Monday, 30 October 2017

Serial Cleaner (2017) - Crime Video Game Review (Playstation 4)

I liked the premise behind Serial Cleaner, and I also liked the visual style. In my head this was going to be similar to Hotline Miami except rather than killing buildings full of goons you would instead clean up buildings full of dead goons. While this can be a lot of fun it can also be immensely frustrating at times and it was this divide that meant it didn't endear itself to me as much as it could have.

Set during the 70's you play as a man known as 'The Cleaner'; an expert at removing bodies, blood and evidence from newly created crime scenes. Mainly he does jobs for the Mafia, due to being deep in debt with them over gambling losses. One day however he get contacted by a new client, and it turns out the mess they leave behind is far more barbaric than what he is used to. With evidence pointing to the fact the Cleaner is helping out a sick serial killer his conscience slowly starts to get the better of him...

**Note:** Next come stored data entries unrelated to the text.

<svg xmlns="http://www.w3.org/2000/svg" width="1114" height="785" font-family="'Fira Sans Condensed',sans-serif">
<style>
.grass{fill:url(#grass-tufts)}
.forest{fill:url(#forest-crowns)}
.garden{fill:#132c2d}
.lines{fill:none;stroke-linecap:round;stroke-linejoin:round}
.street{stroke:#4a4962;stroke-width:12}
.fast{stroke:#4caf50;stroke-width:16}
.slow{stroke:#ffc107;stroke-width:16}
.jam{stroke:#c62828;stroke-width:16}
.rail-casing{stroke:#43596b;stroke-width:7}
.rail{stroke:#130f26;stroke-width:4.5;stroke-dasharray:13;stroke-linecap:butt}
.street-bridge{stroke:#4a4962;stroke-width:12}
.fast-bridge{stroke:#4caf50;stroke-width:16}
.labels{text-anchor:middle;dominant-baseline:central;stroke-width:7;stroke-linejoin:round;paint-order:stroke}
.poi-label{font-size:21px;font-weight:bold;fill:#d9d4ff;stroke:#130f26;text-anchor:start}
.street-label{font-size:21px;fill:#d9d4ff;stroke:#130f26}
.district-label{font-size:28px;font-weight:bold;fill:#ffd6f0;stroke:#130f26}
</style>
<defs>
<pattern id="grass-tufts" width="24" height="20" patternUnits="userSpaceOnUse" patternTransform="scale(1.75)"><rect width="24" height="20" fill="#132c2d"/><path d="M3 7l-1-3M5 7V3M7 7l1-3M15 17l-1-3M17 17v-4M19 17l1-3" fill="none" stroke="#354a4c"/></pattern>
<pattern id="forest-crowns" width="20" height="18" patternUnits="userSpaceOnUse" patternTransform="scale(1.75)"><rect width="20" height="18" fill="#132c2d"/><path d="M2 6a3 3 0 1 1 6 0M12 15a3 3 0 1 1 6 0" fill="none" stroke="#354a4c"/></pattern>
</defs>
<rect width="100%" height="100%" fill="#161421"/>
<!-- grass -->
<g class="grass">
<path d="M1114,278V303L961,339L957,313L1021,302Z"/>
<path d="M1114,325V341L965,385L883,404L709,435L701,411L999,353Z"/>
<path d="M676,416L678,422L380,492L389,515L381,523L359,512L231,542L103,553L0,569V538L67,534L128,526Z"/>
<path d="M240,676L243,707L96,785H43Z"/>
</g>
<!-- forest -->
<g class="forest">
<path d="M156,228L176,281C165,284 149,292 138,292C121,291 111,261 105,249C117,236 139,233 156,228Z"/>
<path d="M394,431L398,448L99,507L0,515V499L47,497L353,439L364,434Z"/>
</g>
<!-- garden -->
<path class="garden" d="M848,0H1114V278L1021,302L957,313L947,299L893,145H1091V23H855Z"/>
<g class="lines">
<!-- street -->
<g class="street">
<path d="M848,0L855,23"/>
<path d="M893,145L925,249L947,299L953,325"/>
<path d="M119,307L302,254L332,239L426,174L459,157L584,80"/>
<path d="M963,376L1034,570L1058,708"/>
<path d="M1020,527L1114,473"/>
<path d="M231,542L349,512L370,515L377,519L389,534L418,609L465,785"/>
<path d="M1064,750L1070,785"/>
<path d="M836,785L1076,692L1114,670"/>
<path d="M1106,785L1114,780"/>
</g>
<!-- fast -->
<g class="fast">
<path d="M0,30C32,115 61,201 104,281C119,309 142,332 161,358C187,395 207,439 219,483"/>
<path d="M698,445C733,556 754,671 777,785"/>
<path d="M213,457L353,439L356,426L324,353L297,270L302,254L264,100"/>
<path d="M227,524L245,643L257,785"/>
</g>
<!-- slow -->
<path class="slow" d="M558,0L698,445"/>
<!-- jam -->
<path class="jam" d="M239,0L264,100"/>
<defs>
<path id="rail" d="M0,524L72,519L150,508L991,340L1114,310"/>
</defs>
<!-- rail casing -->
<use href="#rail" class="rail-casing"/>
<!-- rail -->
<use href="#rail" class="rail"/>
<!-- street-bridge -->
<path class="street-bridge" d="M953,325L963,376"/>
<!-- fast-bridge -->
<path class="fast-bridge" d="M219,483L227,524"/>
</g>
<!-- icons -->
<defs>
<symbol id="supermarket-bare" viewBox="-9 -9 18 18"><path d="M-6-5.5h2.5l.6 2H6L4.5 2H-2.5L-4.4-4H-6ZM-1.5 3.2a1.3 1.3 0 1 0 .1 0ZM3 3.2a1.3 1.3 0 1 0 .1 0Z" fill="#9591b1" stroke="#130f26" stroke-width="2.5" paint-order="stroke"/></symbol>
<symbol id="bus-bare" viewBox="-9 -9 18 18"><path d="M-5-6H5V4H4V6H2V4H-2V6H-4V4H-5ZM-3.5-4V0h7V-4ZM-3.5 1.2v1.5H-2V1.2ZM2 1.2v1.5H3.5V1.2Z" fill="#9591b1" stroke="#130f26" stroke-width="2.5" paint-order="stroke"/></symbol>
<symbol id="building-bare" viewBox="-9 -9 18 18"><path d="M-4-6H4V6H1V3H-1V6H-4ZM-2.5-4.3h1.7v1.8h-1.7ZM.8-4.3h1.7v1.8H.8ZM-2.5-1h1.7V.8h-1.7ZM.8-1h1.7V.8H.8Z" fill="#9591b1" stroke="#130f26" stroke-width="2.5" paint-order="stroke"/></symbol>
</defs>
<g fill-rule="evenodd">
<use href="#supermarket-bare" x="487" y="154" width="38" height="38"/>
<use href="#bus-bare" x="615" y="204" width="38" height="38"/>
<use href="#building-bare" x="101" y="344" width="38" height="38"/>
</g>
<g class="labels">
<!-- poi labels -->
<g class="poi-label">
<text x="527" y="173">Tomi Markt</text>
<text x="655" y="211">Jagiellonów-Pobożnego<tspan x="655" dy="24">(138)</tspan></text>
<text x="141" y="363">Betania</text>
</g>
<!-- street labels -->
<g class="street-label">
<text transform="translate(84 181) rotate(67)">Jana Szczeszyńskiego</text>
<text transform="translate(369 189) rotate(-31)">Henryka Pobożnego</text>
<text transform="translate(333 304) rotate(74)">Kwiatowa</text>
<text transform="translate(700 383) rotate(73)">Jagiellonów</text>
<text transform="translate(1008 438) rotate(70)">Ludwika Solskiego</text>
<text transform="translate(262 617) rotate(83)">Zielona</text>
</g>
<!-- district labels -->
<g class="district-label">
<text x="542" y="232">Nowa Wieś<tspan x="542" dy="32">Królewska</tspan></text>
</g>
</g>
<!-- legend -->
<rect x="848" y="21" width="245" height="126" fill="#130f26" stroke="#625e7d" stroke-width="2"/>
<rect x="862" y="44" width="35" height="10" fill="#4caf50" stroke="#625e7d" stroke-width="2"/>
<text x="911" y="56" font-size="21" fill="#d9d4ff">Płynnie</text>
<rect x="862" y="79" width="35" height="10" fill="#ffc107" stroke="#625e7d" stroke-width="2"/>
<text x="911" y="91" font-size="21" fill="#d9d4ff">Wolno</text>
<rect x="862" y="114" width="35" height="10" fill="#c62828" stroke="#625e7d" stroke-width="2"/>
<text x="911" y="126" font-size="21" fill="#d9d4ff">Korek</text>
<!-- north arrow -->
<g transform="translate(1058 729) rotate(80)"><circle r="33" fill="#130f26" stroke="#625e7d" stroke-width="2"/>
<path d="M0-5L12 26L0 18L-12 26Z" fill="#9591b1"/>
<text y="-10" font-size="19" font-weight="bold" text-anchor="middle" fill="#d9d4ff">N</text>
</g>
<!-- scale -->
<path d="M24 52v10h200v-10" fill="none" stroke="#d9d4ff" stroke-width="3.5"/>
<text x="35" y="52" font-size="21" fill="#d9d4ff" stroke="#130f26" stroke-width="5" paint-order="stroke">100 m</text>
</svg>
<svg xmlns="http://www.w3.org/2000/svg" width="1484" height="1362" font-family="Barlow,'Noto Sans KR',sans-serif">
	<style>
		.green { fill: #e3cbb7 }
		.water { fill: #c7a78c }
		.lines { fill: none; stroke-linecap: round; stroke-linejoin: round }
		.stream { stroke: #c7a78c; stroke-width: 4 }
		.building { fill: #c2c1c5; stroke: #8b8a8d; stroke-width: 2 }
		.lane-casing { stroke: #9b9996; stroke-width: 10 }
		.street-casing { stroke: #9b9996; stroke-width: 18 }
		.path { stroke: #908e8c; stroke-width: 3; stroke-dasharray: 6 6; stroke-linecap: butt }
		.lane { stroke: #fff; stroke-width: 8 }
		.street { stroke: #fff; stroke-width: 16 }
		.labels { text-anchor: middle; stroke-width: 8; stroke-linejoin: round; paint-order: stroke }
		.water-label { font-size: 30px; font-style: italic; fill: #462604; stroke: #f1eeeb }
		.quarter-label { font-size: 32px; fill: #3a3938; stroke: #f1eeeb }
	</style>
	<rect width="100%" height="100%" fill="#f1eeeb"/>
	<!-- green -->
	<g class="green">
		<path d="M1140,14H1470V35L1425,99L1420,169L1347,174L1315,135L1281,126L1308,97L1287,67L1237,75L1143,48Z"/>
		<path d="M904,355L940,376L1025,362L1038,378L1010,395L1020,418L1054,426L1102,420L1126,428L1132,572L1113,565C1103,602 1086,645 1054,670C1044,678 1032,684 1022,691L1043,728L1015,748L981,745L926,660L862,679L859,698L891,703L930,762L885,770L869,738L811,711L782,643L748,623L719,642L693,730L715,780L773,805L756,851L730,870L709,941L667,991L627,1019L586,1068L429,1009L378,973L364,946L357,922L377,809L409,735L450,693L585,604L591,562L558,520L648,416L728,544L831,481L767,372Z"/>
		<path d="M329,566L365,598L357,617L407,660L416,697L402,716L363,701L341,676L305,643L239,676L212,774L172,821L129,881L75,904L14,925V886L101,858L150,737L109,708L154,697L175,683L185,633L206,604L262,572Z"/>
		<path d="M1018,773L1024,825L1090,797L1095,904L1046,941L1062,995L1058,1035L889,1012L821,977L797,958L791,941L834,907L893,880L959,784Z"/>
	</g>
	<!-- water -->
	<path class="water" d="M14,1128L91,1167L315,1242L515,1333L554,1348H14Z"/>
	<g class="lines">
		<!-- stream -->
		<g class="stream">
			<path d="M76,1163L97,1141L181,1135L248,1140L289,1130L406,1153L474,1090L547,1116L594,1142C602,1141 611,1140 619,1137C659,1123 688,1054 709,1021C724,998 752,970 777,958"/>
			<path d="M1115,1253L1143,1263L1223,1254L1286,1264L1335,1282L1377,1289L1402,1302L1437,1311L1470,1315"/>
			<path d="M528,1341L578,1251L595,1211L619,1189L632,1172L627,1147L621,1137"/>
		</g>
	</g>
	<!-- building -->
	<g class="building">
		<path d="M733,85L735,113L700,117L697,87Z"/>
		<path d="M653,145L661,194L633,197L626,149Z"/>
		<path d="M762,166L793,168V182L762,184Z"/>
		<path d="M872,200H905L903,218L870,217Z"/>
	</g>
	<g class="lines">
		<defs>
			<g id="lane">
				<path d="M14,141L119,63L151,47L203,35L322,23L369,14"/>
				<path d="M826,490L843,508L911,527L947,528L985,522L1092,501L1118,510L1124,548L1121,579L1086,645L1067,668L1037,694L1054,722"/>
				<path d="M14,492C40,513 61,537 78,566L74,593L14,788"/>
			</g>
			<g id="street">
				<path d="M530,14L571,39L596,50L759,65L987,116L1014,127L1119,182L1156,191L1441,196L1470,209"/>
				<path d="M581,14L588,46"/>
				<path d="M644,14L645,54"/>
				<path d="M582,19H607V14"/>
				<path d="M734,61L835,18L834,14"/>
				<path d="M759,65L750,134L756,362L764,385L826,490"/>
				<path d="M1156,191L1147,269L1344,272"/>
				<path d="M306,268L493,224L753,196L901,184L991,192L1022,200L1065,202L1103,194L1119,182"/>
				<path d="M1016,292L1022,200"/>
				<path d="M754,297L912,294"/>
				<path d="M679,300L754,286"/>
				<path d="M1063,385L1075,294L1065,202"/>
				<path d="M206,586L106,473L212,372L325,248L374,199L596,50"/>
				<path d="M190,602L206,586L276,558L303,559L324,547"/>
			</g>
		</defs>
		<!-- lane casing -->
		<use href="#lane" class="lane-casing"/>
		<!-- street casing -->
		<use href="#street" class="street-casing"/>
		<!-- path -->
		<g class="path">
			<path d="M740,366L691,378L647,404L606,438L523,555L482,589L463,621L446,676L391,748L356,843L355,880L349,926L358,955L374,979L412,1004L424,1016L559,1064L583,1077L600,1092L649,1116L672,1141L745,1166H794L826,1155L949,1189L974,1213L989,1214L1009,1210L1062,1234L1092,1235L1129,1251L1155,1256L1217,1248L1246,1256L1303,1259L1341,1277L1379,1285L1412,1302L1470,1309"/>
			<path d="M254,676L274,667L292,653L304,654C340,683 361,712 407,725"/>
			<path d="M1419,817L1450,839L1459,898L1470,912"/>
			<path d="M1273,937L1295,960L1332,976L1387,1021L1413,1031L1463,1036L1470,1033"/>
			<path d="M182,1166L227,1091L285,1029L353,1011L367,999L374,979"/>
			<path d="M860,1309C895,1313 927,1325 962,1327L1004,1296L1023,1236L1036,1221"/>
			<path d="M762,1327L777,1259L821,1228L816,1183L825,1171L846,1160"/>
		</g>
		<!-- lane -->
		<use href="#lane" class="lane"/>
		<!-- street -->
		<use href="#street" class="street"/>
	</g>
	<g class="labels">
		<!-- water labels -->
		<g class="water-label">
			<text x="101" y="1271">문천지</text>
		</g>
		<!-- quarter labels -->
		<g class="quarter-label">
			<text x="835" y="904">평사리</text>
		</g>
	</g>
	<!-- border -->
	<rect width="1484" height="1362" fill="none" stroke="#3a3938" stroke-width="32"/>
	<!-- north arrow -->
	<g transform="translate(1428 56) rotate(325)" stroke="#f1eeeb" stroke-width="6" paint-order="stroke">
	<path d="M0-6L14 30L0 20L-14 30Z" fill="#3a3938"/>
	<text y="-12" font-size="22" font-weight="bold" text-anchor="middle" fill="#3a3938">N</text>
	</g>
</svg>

So this is 100% a stealth game that takes place in an elevated viewpoint that reminded me a lot of Party Hard. Each of the 20 levels takes place in a different location such as a farm, TV studio and rooftops. In each level you must avoid the patrolling guards while collecting evidence, hiding bodies and cleaning up blood. You have a vacuum with which to suck up spilt blood, with a set percentage needed for each level. Bodies can be picked up and either taken to your car and put in your boot, or placed in one of the environmental disposers. In the nightclub for instance you can dump bodies in the piranha tank, while in the Mafia hideout you can put bodies in the meat grinder in a butchers shop. Each time you are caught the level restarts, but for more difficulty bodies and evidence will spawn in a slightly different place each time, and the time of day will also change up.

The frustration for me came from the guards, the cleaner has no weapons or special abilities so your only option is to avoid the sight cones, and not get close enough that they would hear your footsteps. Objects can be moved to block enemies from getting to you, while things such as speakers and radios can be used to distract them. You have the ability to hide in a variety of objects (such as cardboard boxes) and thankfully the enemy A.I is dense enough that even if you hide right in front of them they don't know where you have gone. To me at least it seemed at times guards were able to see me through solid walls that was particularly annoying. There are also shortcuts that warp you around the levels quicker. All these elements are gradually introduced as you play through the 2 to 3 hour campaign. There are a small handful of different enemy types, you have the disco cops who can move quite fast, guards who will call for backup rather than chase you if they see you, and later on guards who will shoot you dead the second they see you.

Hotline Miami comparisons come more in terms of plot. After each level you go back to your mother's home where you can interact with items to get more story about the world, usually what you have just done, or what you are about to do is mentioned on the radio, newspaper or TV. Initially this was far more mundane with the Mafia story but when the serial killer angle got introduced I found myself swearing through the levels determined to see what was going to happen. The music is fitting for the time period but for me there wasn't really a stand out tune, it all faded into the background a bit for me. There wasn't really a huge amount of variation in the levels, mostly it all felt pretty similar, there were a few different parts towards the end (such as one level where you are avoiding security cameras rather than people for instance). The most fun levels are ones you have to unlock by collecting hidden film reels in the levels, and fittingly they are based on iconic films. These were cool extras and let you be in such iconic places such as the cantina from Star Wars and the ship from Alien with text changed up to reflect this.

I did like playing Serial Cleaner but at many times things did get quite frustrating, and it also felt quite short. I have never liked stealth games so this isn't the perfect fit for me anyway. If you liked Party Hard but didn't like the killing then this would be for you. As for me I had hoped for more involved slow paced, methodical cleaning rather than the speedy arcade like feel this has.